Herr Puntila und sein Knecht Matti ist ein ab 1940/1941 entstandenes Theaterstück Bertolt Brechts, das am 5. Juni 1948 im Schauspielhaus Zürich unter der Regie von Kurt Hirschfeld uraufgeführt wurde. Als Vorlage diente ihm das Theaterstück „Sägemehlprinzessin“ der finnischen Dichterin Hella Wuolijoki, auf deren Gut Brecht während seiner Exilzeit in Finnland war. Das Werk entstand – mit Wuolijokis Unterstützung – für einen Wettbewerb des finnischen Dramatikerverbandes.
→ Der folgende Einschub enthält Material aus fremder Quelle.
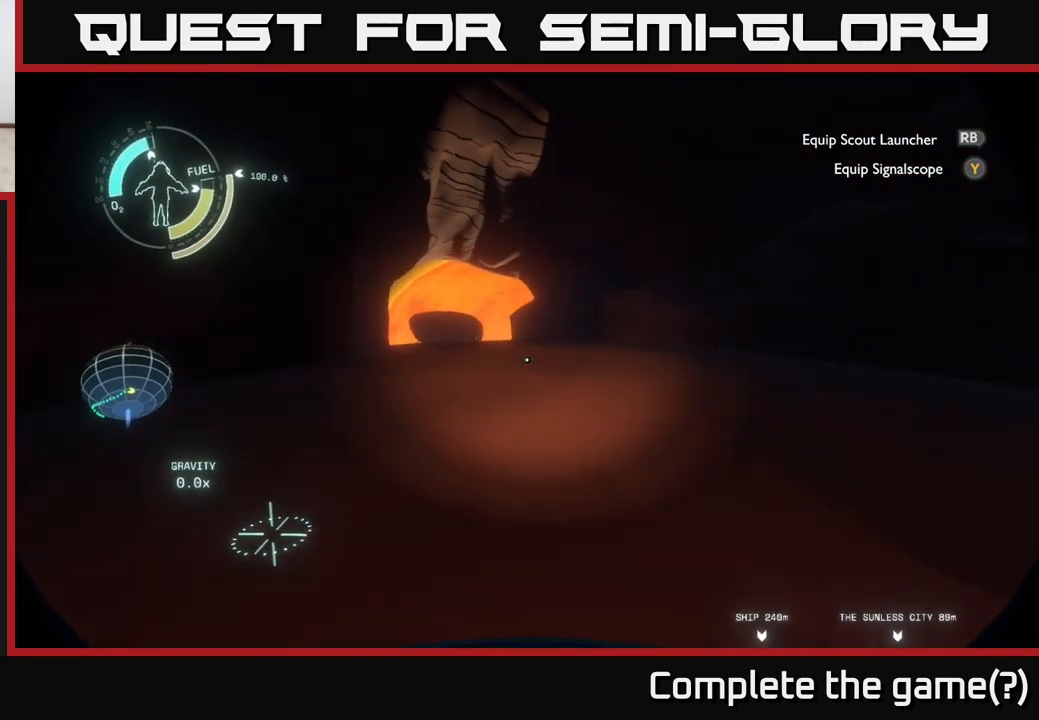
{"buttons": [], "left_stick": "down-right", "right_stick": "down", "events": [[83, "left_stick", "center"], [83, "right_stick", "right"], [367, "left_stick", "down-right"], [433, "right_stick", "down"]]}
Es wurde von Wuolijoki ins Finnische übersetzt und 1946 unter dem Titel „Der Gutsherr Iso-Heikkilä und sein Knecht Kalle“ veröffentlicht. Neben dem Stück von Hella Wuolijoki dienten Brecht die Erzählung Der Brotherr von Maxim Gorki und Denis Diderots Roman Jacques der Fatalist und sein Herr als Anregung. Ob er auch durch Charlie Chaplins Film Lichter der Großstadt beeinflusst war, in dem sich ein Millionär in betrunkenem Zustand mit einem armen Tramp befreundet, ihn aber bei Nüchternheit verstößt, lässt sich nicht mit Sicherheit nachweisen.[1]

Inhalt

Der finnische Gutsbesitzer Puntila ist nüchtern ein Ausbeuter und betrunken ein Menschenfreund. Nüchtern will Puntila seine Tochter mit einem Aristokraten verheiraten, betrunken mit seinem Chauffeur Matti. Betrunken verlobt er sich nacheinander mit der Schmuggleremma, dem Apothekerfräulein, dem Kuhmädchen und der Telefonistin; als die vier dann aber zum Spaß auch wirklich auf der angesetzten Verlobung erscheinen, jagt der nüchterne Puntila sie wieder vom Hof.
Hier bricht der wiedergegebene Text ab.